Supplied text →
BEGIN

The biography of P. A. M. Dirac is compelling; beautifully written!
Dirac was as contemporary of Albert Einstein, and his science and his life story share elements in common with that of Einstein.
Yet there are hundreds of Einstein biographies, to my knowledge, this is a first for Dirac. While Einstein reveled in the glare of the press, Dirac shunned it.
Both won the Nobel Prize in physics, Dirac for his pioneering role in quantum mechanics, his equation for the electron, his discovery of the positron, and his mathematics. His book Principles of Quantum Mechanics (1930) is still the bible in the subject.
On top of this he pioneered quantum electrodynamics.
While both protected their privacy, Dirac avoided statements to the press, and avoided the limelight going along with fame.
His story is compelling: an abusive father, his reaction to a horrible childhood, a hate-filled home, the suicide of his brother. If anyone outside science knows anything about the private Paul Dirac, they are likely to know that he was a man of few words, answering questions with yes, no; or more likely "I don't know!"
Perhaps Dirac felt that nature and science is expressed in the language of mathematics, and that words by comparison tend to be empty.
And Dirac often argued that the more profound insight is more likely to be uncovered in a beautiful mathematical equation; as opposed to hard experiments!

END

Problem A → Pull out the passage of the Dirac biography review starting with "On top of this" and going on through "to hard experiments!".

Source data →
BEGIN

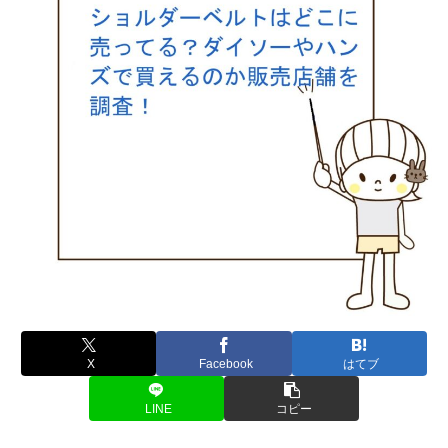
X
Facebook
はてブ
LINE
コピー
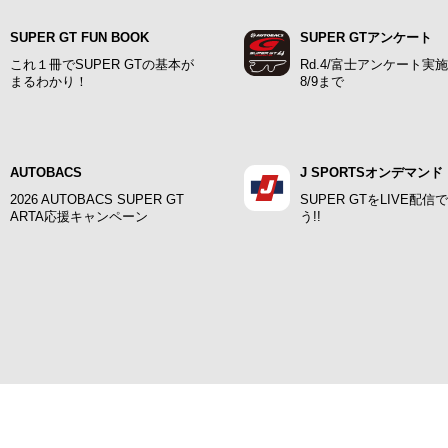
SUPER GT FUN BOOK
SUPER GTアンケート
これ１冊でSUPER GTの基本が
Rd.4/富士アンケート実
まるわかり！
8/9まで
AUTOBACS
J SPORTSオンデマンド
2026 AUTOBACS SUPER GT
SUPER GTをLIVE配信
ARTA応援キャンペーン
う!!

END

Problem B → Lay out every line of text in the rows above as a JSON list of strings, with one string per line and blank lines skipped. Leave the pictures out of the answer.

Exercise output A →
On top of this he pioneered quantum electrodynamics.
While both protected their privacy, Dirac avoided statements to the press, and avoided the limelight going along with fame.
His story is compelling: an abusive father, his reaction to a horrible childhood, a hate-filled home, the suicide of his brother. If anyone outside science knows anything about the private Paul Dirac, they are likely to know that he was a man of few words, answering questions with yes, no; or more likely "I don't know!"
Perhaps Dirac felt that nature and science is expressed in the language of mathematics, and that words by comparison tend to be empty.
And Dirac often argued that the more profound insight is more likely to be uncovered in a beautiful mathematical equation; as opposed to hard experiments!

Exercise output B →
[
  "X",
  "Facebook",
  "はてブ",
  "LINE",
  "コピー",
  "SUPER GT FUN BOOK",
  "SUPER GTアンケート",
  "これ１冊でSUPER GTの基本が",
  "Rd.4/富士アンケート実",
  "まるわかり！",
  "8/9まで",
  "AUTOBACS",
  "J SPORTSオンデマンド",
  "2026 AUTOBACS SUPER GT",
  "SUPER GTをLIVE配信",
  "ARTA応援キャンペーン",
  "う!!"
]